If you’re as addicted to caffeine as I am, this science-backed intel might help you sleep at night.

If you're anything like me, you don't really think of coffee as a "warming morning beverage" or a "fun little treat to start the day" anymore. Nah, coffee is a lifeline. My delicious little crutch recharges my battery at all hours—and in various forms, from French-press and pour-over to cold brew, and even cocktails.

Clearly, I'm on the extreme end of the spectrum. Eventually, I'll jump on the "cutting back" bandwagon, and I'm sure my chronic insomnia will thank me. (Here are a few great coffee alternatives plus ways to boost energy sans coffee if you're caffeine free-curious, too).

But here's the thing: Caffeine isn't bad for you when consumed in moderation. To figure out what exactly moderation means and what health benefits—and drawbacks—caffeine has to offer, we checked in with nutrition expert Megan Meyer, PhD, former director of science communications at the International Food Information Council.

What Health Benefits Does Caffeine Offer?

According to Meyer, research shows that caffeine increases mental performance and alertness because it blocks a chemical in the brain that is associated with drowsiness. "Multiple studies have looked at the effects of caffeine on athletics and found that caffeine can prolong endurance and improve performance," she says. That being said, it's important to note that caffeine will not give you superhuman abilities or benefits, but rather may help you perform tasks at your peak.

"Additionally, moderate caffeine consumption from coffee and tea may also lower the risk for chronic diseases, like type 2 diabetes, heart disease, and some cancers. These beverages also contain polyphenols and antioxidants, which have been show to protect against chronic diseases," Meyer adds.

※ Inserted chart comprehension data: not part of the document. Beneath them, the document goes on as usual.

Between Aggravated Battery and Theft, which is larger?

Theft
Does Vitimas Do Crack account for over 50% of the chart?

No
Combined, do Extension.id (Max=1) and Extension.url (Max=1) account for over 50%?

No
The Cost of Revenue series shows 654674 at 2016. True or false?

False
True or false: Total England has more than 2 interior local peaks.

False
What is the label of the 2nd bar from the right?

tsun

Can Caffeine Be Harmful to Your Health?

For most people, it's safe to consume up to 400 milligrams of caffeine per day. "According to the US National Library of Medicine, if you go over that amount, it can cause health problems such as insomnia, anxiety, nausea, headache, dizziness, restlessness or shakiness, and abnormal heart rhythm," Meyer explains.

The FDA states that consuming about 1,200 milligrams of caffeine can potentially cause side effects, like seizures. According to Meyer, this amount of caffeine can be found in dietary supplements that contain pure or highly concentrated caffeine in bulk quantities. "If you are using these types of products, it's imperative that you read the label and measure out a safe serving."

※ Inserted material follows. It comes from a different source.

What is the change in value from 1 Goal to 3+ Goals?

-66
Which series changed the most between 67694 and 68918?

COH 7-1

Does the Source of Caffeine Matter, Health-Wise?

How does coffee stand up next to tea, energy drinks, and so on? "The body does recognize the difference between natural vs. synthetic caffeine. In fact, according to the 2020 IFIC Food & Health Survey, over the past five years, Americans have trended towards believing that naturally occurring and added caffeine have the same effect," explains Meyer. What matters the most and is recommended by the FDA and US Dietary Guidelines for Americans is that you stay below 400 milligrams, since that amount is not associated with negative health effects in healthy adults. "It's also important to keep in mind that there is wide variation in individual sensitivities to caffeine as well as how fast they metabolize it."

What Does a Healthy Amount of Caffeine Look Like?

According to Meyer, moderate caffeine consumption is in the range of 300 to 400 milligrams per day (mg/day). That's about three cups of coffee, 5 ounces of espresso, seven cups of black tea, or 11 cups of green tea. If you're unsure how much caffeine is in common foods or beverages, check out the International Food Information Council's caffeine calculator.

Here's how much caffeine is in a few of your favorite beverages:

Brewed coffee 8 ounces 96
Brewed coffee, decaf 8 ounces 2
Espresso 1 ounce 64
Black tea 8 ounces 48
Green tea 8 ounces 29
Coca-Cola—Regular or Zero Sugar 12 ounces 34
Red Bull—Regular or Sugar-Free 8.4 ounces 80
Starbucks Coffee, Pike Place Roast 16 ounces (Grande) 310
Hershey's Milk Chocolate 1.5 ounces 9

Tips for Those Trying to Cut Back Their Caffeine Intake

Try half-caf. "Only a small amount (75-100 milligrams) is needed for an effect, so if you are having a 16-ounce cup of coffee, which has about 200 milligrams of caffeine, consider making it half-decaf," Meyer recommends. Also, reading food and beverage labels can help you keep an eye on your intake.

Look out for secret sources of caffeine. Synonyms for caffeine include Guarana, Yoco, Yerba Mate, Guayusa, Yaupon Holly, Kola Nut, Cocoa, and Green Tea Extract—so keep an eye out for these ingredients as they count toward caffeine intake.